In Bannon’s case, it means a characteristically non-judgmental rhetoric outside the courtroom about how he “breaks down the Biden regime” and how his criminal prosecution will be the “offense from hell” for Biden, Garland and others.

More substantively, the door is now open for future use of the same process by Republicans, no matter what time they regain control of Congress – a result that looks set to happen in a year.

Some Trump loyalists are already drooling at the prospect.

“Joe Biden has removed Executive Privilege,” Rep. Jim JordanJames (Jim) Daniel JordanMeadows comes under growing Jan. 6 panel spotlight Sunday shows preview: Biden administration confronts inflation girl Republicans recapture campaign mojo – and it’s Bush, not Trump MORE (R-Ohio) tweeted Friday.

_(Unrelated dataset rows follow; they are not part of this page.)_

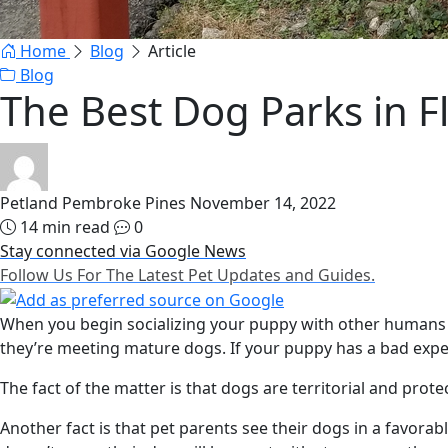
Home
Blog
Article
Blog
The Best Dog Parks in F
Petland Pembroke Pines
November 14, 2022
14 min read
0
Stay connected via Google News
Follow Us For The Latest Pet Updates and Guides.
When you begin socializing your puppy with other humans a
they’re meeting mature dogs. If your puppy has a bad experi
The fact of the matter is that dogs are territorial and pro
Another fact is that pet parents see their dogs in a favorabl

Referring to key Biden aides, he added: “There are many Republicans who are eager to hear testimony from Ron KlainRon KlainBiden’s aides praise Harris after critical CNN report Inflation rise gives ammunition to Manchin. Will the Supreme Court accept Biden’s work-around vaccine as constitutional? MORE and Jake SullivanJake SullivanBiden raises human rights with China’s Xi during a four-hour meeting with Biden, Xi holds a ‘sincere’ discussion amid high tensions Overnight Defense & National Security – Presented by Boeing – Major Russia’s weapons test triggers tensions MORE when we take the house back. “

House GOP Conference Chair Rep. Elise StefanikElise Marie StefanikVirginia emerges as ground zero in battle for House majority Republicans see education as a winning issue after Virginia successes GOP leader says Republicans could turn 60 seats next year MORE (RN.Y.) complained, also on Twitter, that under fhv President ObamaBarack Hussein ObamaEquilibrium / Sustainability – Presented by Southern Company – COVID-19 kills snow leopards in US Zoo David Axelrod calls Rittenhouse judge ‘defense lawyer on the bench’, Manchin must give up or break Biden’s climate pledge MORE‘s time in office both Advocate General Erik HolderEric Himpton HolderBen Affleck, Tracee Ellis Ross joins anti-gerrymandering fundraiser with Clinton, Holder North Carolina lawmaker approves new US House card Holder says he is “worried” about some defendants on Jan. 6 not being tall enough MORE and former Internal Revenue Service official Lois Lerner was held in contempt of Congress, and “no charges or arrests were made.”

Even some Republicans who are critical of Trump are questioning whether the precedents currently being created will have bad consequences further down.

“This is dangerous territory,” said Rick Tyler, a GOP strategist who has been highly critical of Trump for years. “It’s tricky. When you have power, you do not use it to govern, you use it to avenge your political enemies.”

Others, like Lichtman, counteract by saying that Democrats need to show some determination in their pursuit of figures like Bannon.

“One of the shortcomings of Democrats is that they do not have much of a backbone,” he said. “Republicans are ruthless, they will do whatever it takes.”

Democrats are trying to take a page from that book now.

But the risk is higher than they might have imagined.

The memo is a reported column by Niall Stanage.